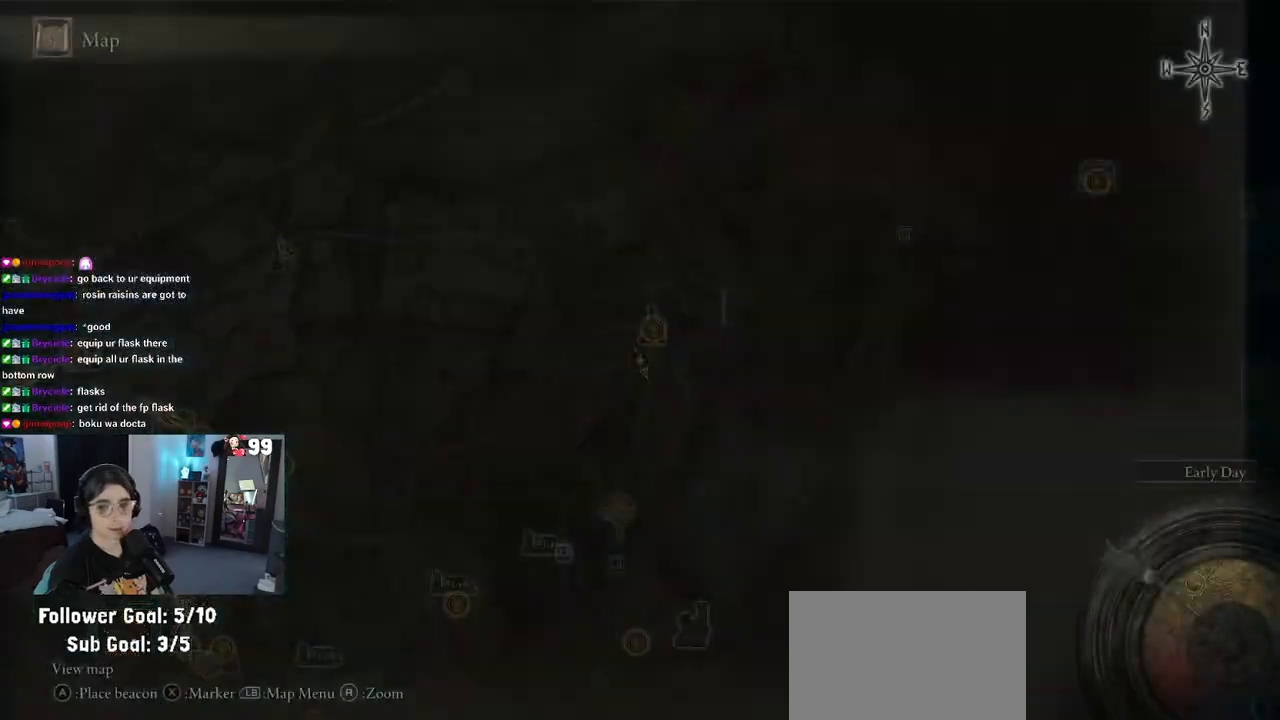
{"buttons": [], "left_stick": "center", "right_stick": "center", "events": []}
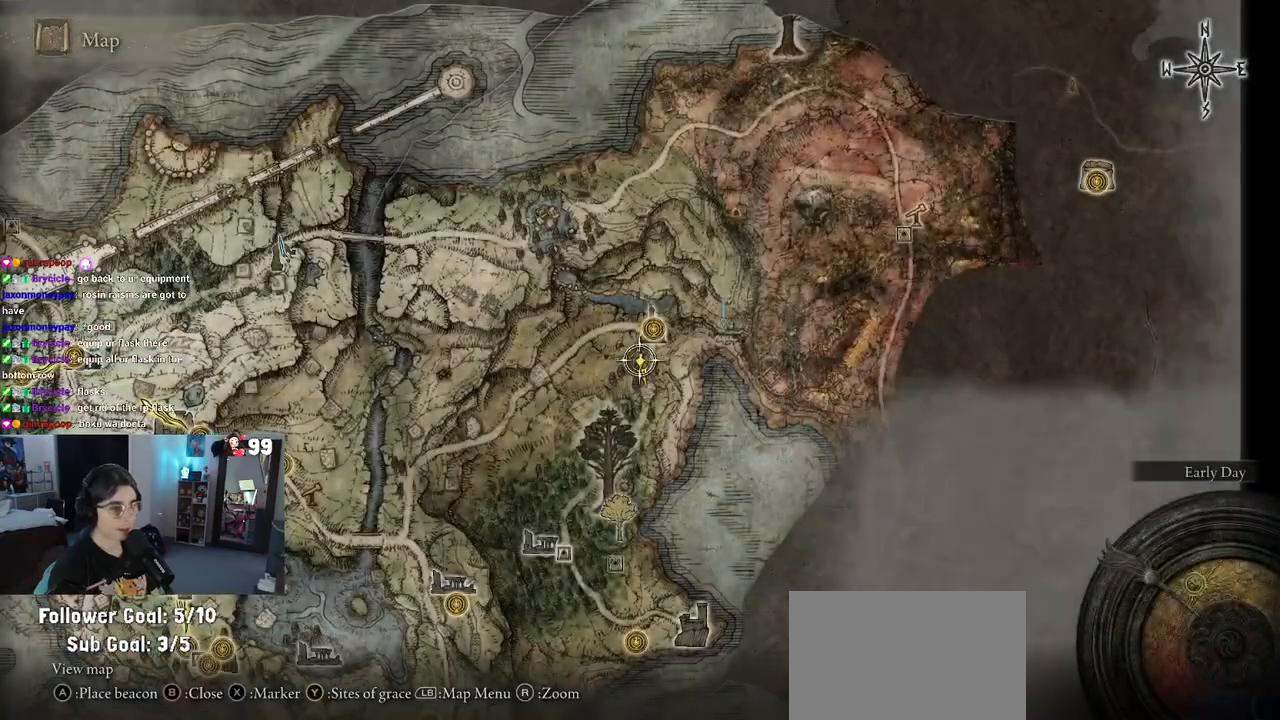
{"buttons": [], "left_stick": "center", "right_stick": "center", "events": [[67, "left_stick", "up"], [333, "left_stick", "center"]]}
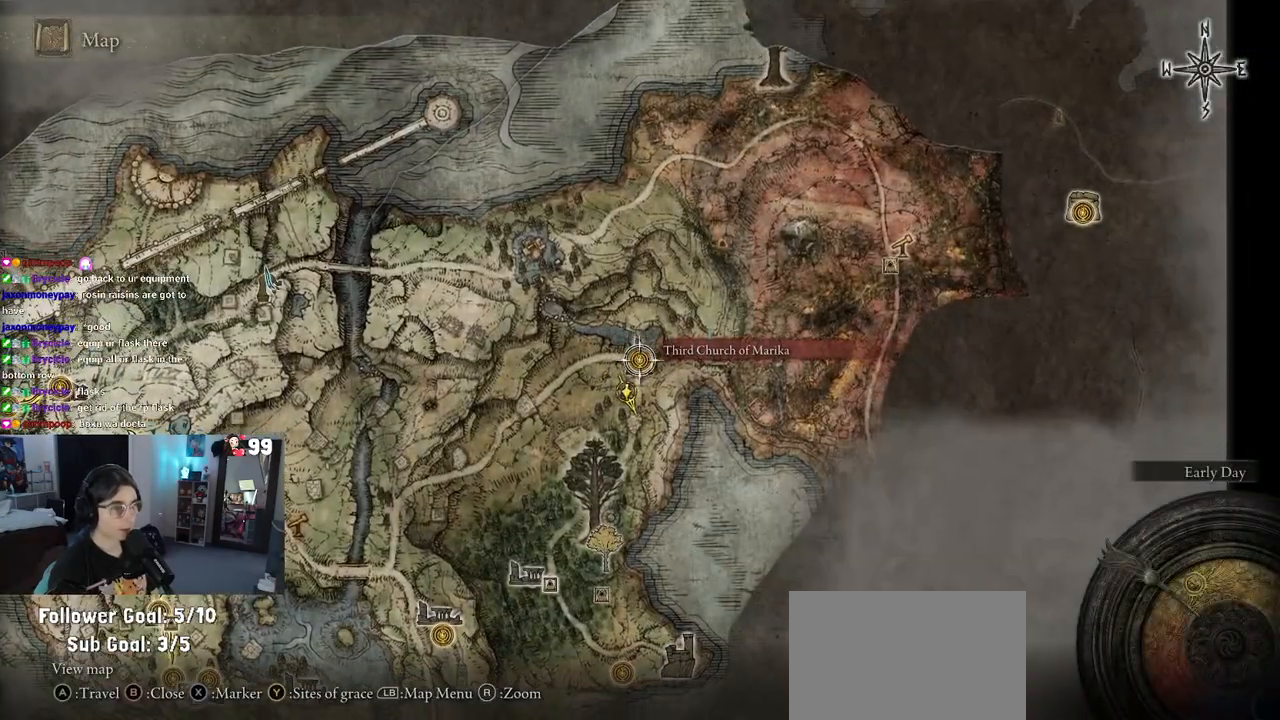
{"buttons": [], "left_stick": "center", "right_stick": "center", "events": [[200, "left_stick", "up-right"], [500, "left_stick", "center"]]}
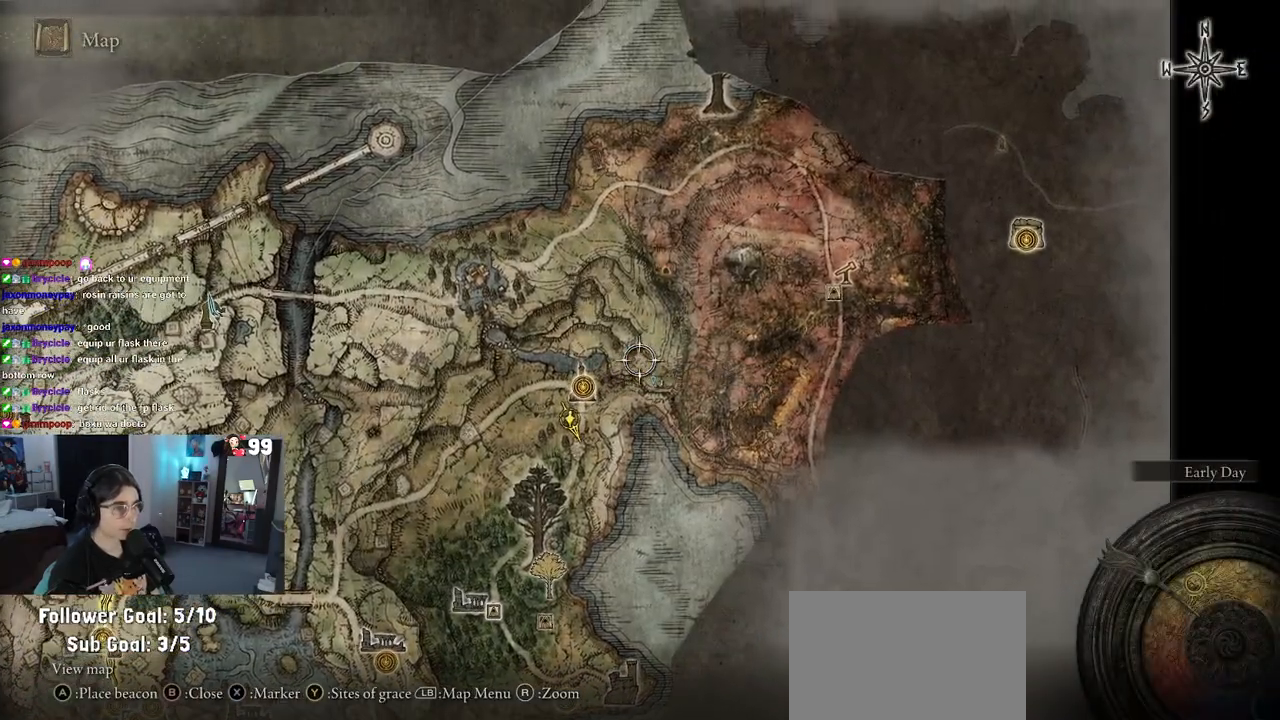
{"buttons": [], "left_stick": "center", "right_stick": "center", "events": [[350, "left_stick", "down-right"], [483, "left_stick", "center"]]}
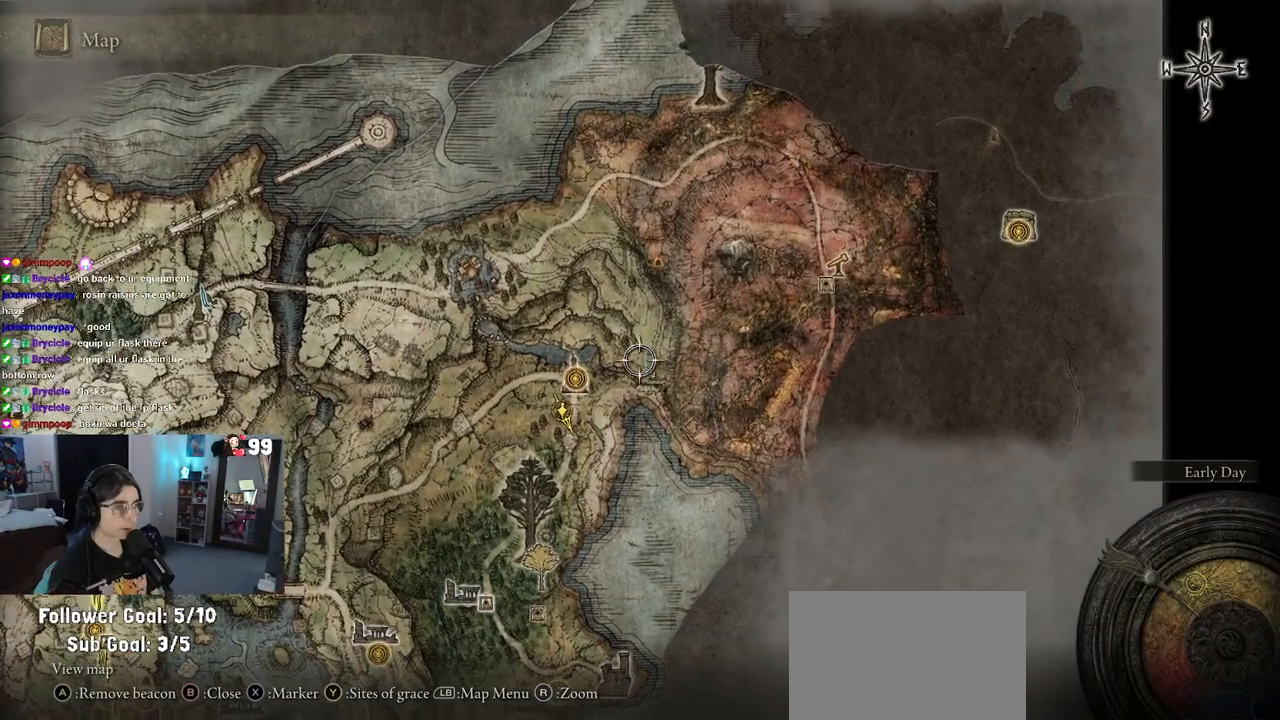
{"buttons": [], "left_stick": "center", "right_stick": "center", "events": []}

_ _ _ _

Exercise details: What the response needs is every entry, repeated exactly, and none of the pictures.

Written answer:
{"buttons": [], "left_stick": "center", "right_stick": "center", "events": []}
{"buttons": [], "left_stick": "center", "right_stick": "center", "events": [[67, "left_stick", "up"], [333, "left_stick", "center"]]}
{"buttons": [], "left_stick": "center", "right_stick": "center", "events": [[200, "left_stick", "up-right"], [500, "left_stick", "center"]]}
{"buttons": [], "left_stick": "center", "right_stick": "center", "events": [[350, "left_stick", "down-right"], [483, "left_stick", "center"]]}
{"buttons": [], "left_stick": "center", "right_stick": "center", "events": []}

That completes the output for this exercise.